MATERIAL PROVIDED:
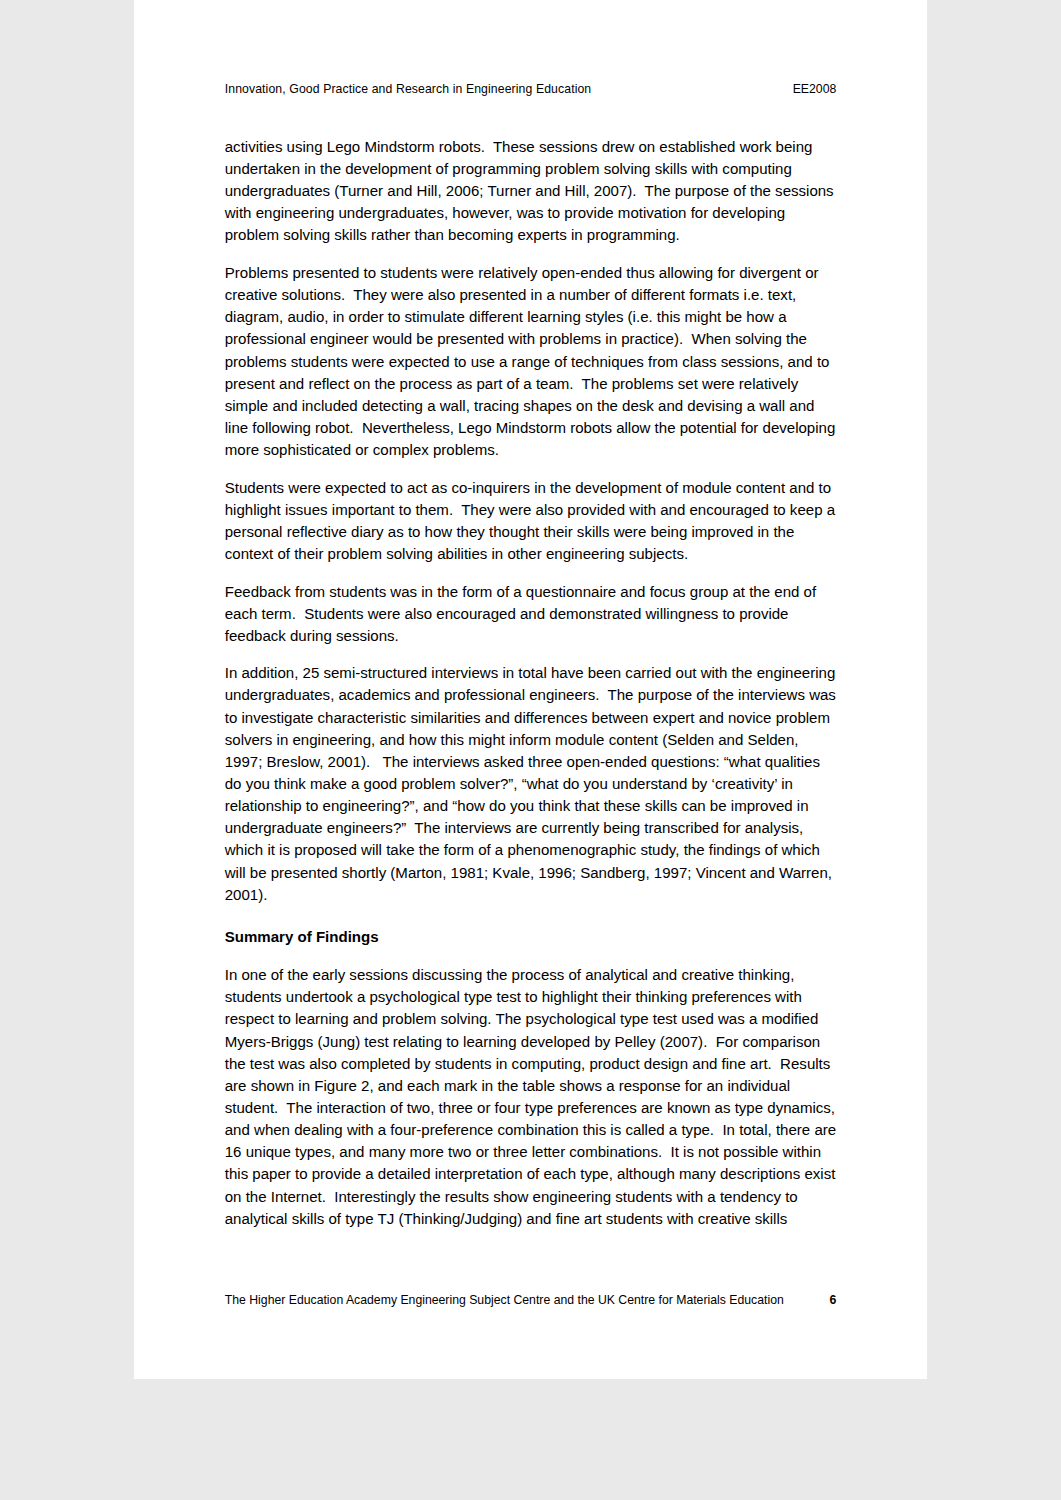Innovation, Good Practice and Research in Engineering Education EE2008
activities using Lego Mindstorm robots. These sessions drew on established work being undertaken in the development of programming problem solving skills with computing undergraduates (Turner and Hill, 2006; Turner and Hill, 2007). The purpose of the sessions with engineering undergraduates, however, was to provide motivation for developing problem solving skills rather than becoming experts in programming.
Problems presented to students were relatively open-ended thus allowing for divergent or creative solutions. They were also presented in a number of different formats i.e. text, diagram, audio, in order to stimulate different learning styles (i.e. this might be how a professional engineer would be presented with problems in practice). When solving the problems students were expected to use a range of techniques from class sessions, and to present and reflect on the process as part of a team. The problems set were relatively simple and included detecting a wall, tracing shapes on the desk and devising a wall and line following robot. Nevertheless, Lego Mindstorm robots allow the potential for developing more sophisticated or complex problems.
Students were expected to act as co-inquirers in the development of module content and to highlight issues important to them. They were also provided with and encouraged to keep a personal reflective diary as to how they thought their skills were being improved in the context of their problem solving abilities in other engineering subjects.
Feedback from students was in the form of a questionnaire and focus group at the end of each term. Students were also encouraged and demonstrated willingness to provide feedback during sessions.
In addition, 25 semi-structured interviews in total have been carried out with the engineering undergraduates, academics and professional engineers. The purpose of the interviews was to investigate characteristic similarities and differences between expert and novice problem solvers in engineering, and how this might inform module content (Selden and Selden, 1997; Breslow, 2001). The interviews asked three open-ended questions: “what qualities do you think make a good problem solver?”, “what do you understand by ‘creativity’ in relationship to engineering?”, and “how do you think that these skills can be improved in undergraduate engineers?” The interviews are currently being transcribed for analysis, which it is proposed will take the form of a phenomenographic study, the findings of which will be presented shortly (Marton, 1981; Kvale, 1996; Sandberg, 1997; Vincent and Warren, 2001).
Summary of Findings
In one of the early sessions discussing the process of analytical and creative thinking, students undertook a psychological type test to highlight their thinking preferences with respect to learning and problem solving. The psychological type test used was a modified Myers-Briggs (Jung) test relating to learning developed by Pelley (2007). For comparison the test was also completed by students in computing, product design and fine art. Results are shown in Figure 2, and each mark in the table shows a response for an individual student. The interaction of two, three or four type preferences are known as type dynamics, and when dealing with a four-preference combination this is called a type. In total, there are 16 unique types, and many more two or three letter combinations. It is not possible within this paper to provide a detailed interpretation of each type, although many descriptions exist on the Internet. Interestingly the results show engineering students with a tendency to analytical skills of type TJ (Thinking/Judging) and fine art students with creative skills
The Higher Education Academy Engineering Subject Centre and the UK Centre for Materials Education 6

TASK: For the listing above, print only the lines starting at the line containing "Students were expected to act" and ending at the line containing "Feedback from students", exactly, both included.

TASK SOLUTION:
Students were expected to act as co-inquirers in the development of module content and to highlight issues important to them. They were also provided with and encouraged to keep a personal reflective diary as to how they thought their skills were being improved in the context of their problem solving abilities in other engineering subjects.
Feedback from students was in the form of a questionnaire and focus group at the end of each term. Students were also encouraged and demonstrated willingness to provide feedback during sessions.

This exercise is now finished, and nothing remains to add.